DOWNLOAD_FILES	‘False’	‘False’	‘False’	‘False’	‘False’
ASSIGN_IP	‘True’	‘True’	‘True’	‘True’	‘True’
DOCKER_CORES	4	4	4	4	3	If using c class machines and large images (2k + pixels) then you might need to reduce this number.
CPU_SHARES	DOCKER_CORES * 1024	DOCKER_CORES * 1024	DOCKER_CORES * 1024	DOCKER_CORES * 1024	DOCKER_CORES * 1024	We never change this.
MEMORY	7500	7500	7500	7500	7500	This must match your machine type. m class use 15000, c class use 7500.
SECONDS_TO_START	60	3*60	60	3*60	3*60
SQS_QUEUE_NAME	APP_NAME + ‘Queue’	APP_NAME + ‘Queue’	APP_NAME + ‘Queue’	APP_NAME + ‘Queue’	APP_NAME + ‘Queue’	We never change this.
SQS_MESSAGE_VISIBILITY	3*60	240*60	15*60	10*60	120*60	About how long you expect a job to take * 1.5 in seconds
SQS_DEAD_LETTER_QUEUE	‘YOURNAME_DEADMESSAGES’	‘YOURNAME_DEADMESSAGES’	‘YOURNAME_DEADMESSAGES’	‘YOURNAME_DEADMESSAGES’	‘YOURNAME_DEADMESSAGES’
JOB_RETRIES	3	3	3	3	3
AUTO_MONITOR	‘True’	‘True’	‘True’	‘True’	‘True’	Can be turned off if manually running Monitor.
CREATE_DASHBOARD	‘True’	‘True’	‘True’	‘True’	‘True’
CLEAN_DASHBOARD	‘True’	‘True’	‘True’	‘True’	‘True’
CHECK_IF_DONE_BOOL	‘False’	‘True’	‘True’	‘True’	‘True’	Can be turned off if wanting to overwrite old data.

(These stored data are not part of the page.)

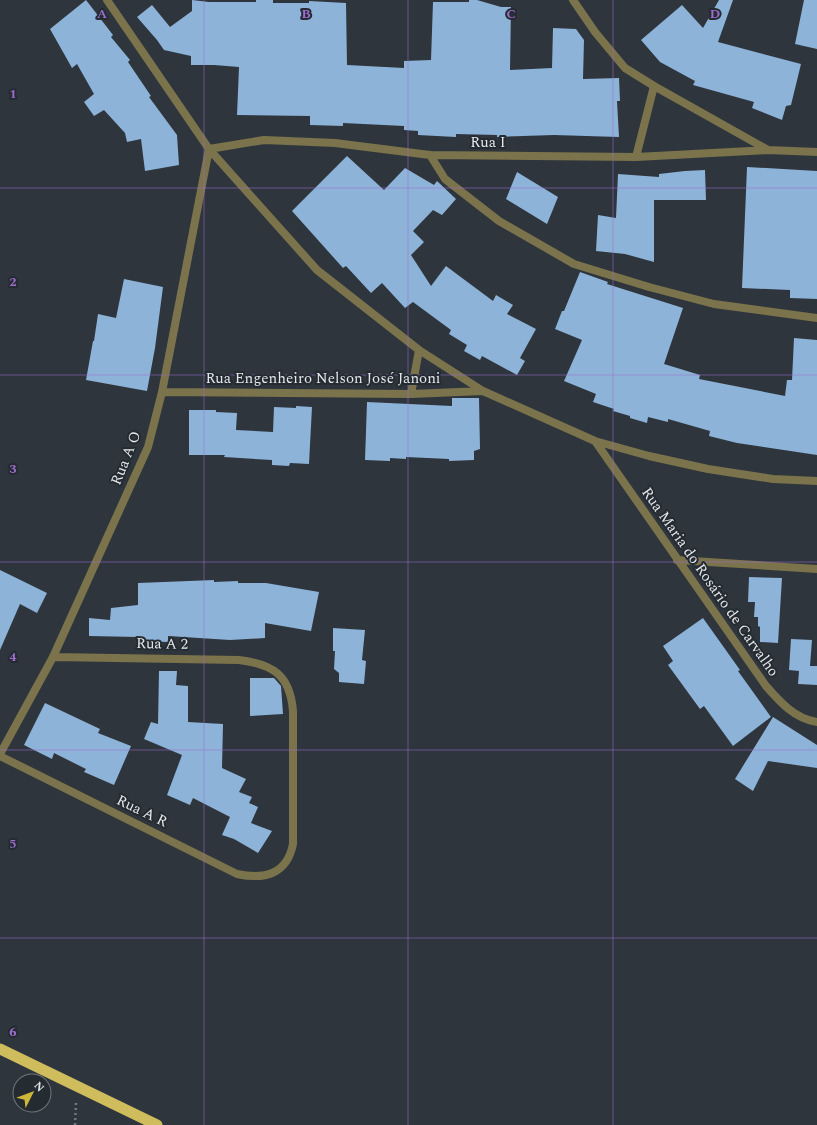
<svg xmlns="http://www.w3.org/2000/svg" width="817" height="1125" font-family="Spectral,serif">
<rect width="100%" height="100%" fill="#2e353c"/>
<path fill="#8db3d8" d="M86,0l27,35 -2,2 19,23 -2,2 23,34 -2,1 28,38 2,30 -34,6 -4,-32 -14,3 -2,-9 -21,-23 -10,6 -10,-14 10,-8 -17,-30 -5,4 -22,-39z
M192,0l17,2h47v-2h17v3h36v-2l37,2 1,62 57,3v-7l27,-1 2,-58h36v-2h8l24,7h10l-1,63 42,-2 1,-40 23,1 8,11 -1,39 36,-1 1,23h-3l2,36 -65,-2 -57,2v-2l-41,-1v3l-38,-2v-4l-14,-1v-4l-61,-3v3l-33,-1v-9l-73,-1 2,-48 -25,-2h-23v-9l-27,-6 -7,-10 -20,-23 15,-12 18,22 22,-16z
M719,0h14l-15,42 83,22 -10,41 -5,1 -4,14 -30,-12 2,-6 -61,-17 2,-4 -35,-19 -19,-22 41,-35 21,23z
M804,0h13v49l-22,-5z
M347,156l37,34 21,-22 29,17 3,-4 19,18 -14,16 -9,-5 -20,21 11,11 -13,13 20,31 15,-20 47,35 3,-6 17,10 -6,9 29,15 -16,29 5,3 -8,14 -35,-19 -2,4 -16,-9 3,-6 -18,-11 2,-4 -38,-28 -8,6 -23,-25 -11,10 -25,-27 -3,2 -51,-57z
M747,167l70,4v128l-27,-1v-8l-48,-2z
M705,170l1,30h-52v62l-29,-8 -29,-3 2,-36 18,3 2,-44 41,3v-3l26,-3z
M517,172l41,25 -11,27 -41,-25z
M580,272l28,10 -1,2 76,24 -19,56 36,11 -1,4 86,17 2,-16h5l2,-42 23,2v115l-80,-12 -28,-7 1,-5 -42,-12v3l-20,-5 -1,6 -17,-5v-2l-17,-5 1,-2 -21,-7 3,-8 -32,-13 18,-41 -27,-11 7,-18h2z
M124,279l39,8 -8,61 -8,43 -61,-11 7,-39h1l4,-27 18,4z
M452,398h27l1,51 -6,2v9l-25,1v-2l-43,-2v2l-16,-1v3l-25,-1 2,-58 85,4z
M296,406l16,1 -3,57 -19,-1 -1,3 -17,-1v-5l-48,-3 1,-2h-36v-45h27v2l21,1 -1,17 37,2 1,-25 22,1z
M0,570l47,23 -10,20 -17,-9 -20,46z
M749,577l33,1 -4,65 -18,-1v-15l-2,-1v-9h-4l1,-15h-7z
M214,580v2l24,-1v2h28l53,9 -8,39 -46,-8v15l-35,2 -62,-4v6l-30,-1v-4l-49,-1v-18l21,2 1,-12 27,-3v-22z
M703,618l37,52 -2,1 33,46 -38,29 -29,-40 -4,3 -32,-44 5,-4 -10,-15z
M333,628l32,2 -3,30 4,1 -2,23 -25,-2v-9l-5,-4 1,-18h-2z
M791,639l21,1 -2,26h7v19l-19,-1 1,-13 -10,-1z
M159,671h18l-1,14 12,1v36l35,2 -1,44 24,11 -7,13 13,5 -3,6 9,4 -7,16 21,8 -14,22 -24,-14 -12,-4 8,-18 -37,-19 -3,7 -23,-10 15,-40 -38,-16 7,-17 7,2z
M250,678h24l7,8 2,28 -33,2z
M45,703l55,26 -2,4 33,13 -17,39 -30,-13 2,-3 -32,-16 -2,6 -28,-14z
M773,717l44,28v23l-49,-7 -15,30 -18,-12z"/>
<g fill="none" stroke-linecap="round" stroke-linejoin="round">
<path stroke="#72787e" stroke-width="2.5" stroke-dasharray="2 3" stroke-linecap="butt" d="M75,1125l1,-22"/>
<path stroke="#7b734b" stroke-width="8" d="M107,0l102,149 108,121 102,80 64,41 112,50 54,15 59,13 65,10 44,2
M573,0l22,32 30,36 29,18 114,64 49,2
M430,155l15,24 54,42 75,43 75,23 65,17 103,14
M636,157l18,-71
M162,392l249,2 72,-3
M411,394l8,-44
M595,441l171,245c14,16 29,33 51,36
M677,560l140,9
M0,754l53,-97 95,-210 14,-55 47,-243 55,-9 71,3 95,12 206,2 132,-7
M0,756l237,118c28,6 50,0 56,-30v-133c-3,-36 -20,-47 -54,-51l-186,-3"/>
<path stroke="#cfbc5d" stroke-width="11" d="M0,1049l157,76"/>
</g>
<path fill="none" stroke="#9f6dcf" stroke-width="1" stroke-opacity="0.55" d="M204,0v1125M408,0v1125M613,0v1125M0,188h817M0,375h817M0,562h817M0,750h817M0,938h817"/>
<g text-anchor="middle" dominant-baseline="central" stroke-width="4" stroke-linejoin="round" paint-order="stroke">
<g font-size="15" fill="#e3e7ec" stroke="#242b31">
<text x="488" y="142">Rua I</text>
<text x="323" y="378">Rua Engenheiro Nelson José Janoni</text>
<text transform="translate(126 458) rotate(-68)">Rua A O</text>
<text transform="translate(710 582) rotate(55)">Rua Maria do Rosário de Carvalho</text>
<text transform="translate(162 644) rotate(1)">Rua A 2</text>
<text transform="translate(142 811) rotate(26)">Rua A R</text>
</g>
</g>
<g font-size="13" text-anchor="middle" font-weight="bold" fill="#9f6dcf" stroke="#242b31" stroke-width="4" stroke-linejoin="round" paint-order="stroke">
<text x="102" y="18">A</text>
<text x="306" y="18">B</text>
<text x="511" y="18">C</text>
<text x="715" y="18">D</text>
<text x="13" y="98">1</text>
<text x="13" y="286">2</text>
<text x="13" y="473">3</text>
<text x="13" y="661">4</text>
<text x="13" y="848">5</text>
<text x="13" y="1036">6</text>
</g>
<g transform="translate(32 1093) rotate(48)"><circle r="19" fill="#242b31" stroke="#70767c"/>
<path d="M0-3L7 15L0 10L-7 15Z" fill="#cfb837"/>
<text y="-6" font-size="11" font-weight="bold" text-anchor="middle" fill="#e3e7ec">N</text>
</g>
</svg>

EXPECTED_NUMBER_FILES	1 (can be anything, False above)	number channels + 1 (an .npy for each channel and isdone)	3 (Experiment.csv, Image.csv, and isdone)	1 (an image)	5 (Experiment, Image, Cells, Nuclei, and Cytoplasm .csvs)	Better to underestimate than overestimate.
MIN_FILE_SIZE_BYTES	1	1	1	1	1	Count files of any size.
NECESSARY_STRING	‘’	‘’	‘’	‘’	‘’	Not necessary for standard workflows.
ALWAYS_CONTINUE	‘False’	‘False’	‘False’	‘False’	‘False’	Use with caution.
USE_PLUGINS	‘False’	‘False’	‘False’	‘False’	‘False’	Not necessary for standard workflows.
UPDATE_PLUGINS	‘False’	‘False’	‘False’	‘False’	‘False’	Not necessary for standard workflows.
PLUGINS_COMMIT	‘’	‘’	‘’	‘’	‘’	Not necessary for standard workflows.
INSTALL_REQUIREMENTS	‘False’	‘False’	‘False’	‘False’	‘False’	Not necessary for standard workflows.
REQUIREMENTS_FILE	‘’	‘’	‘’	‘’	‘’	Not necessary for standard workflows.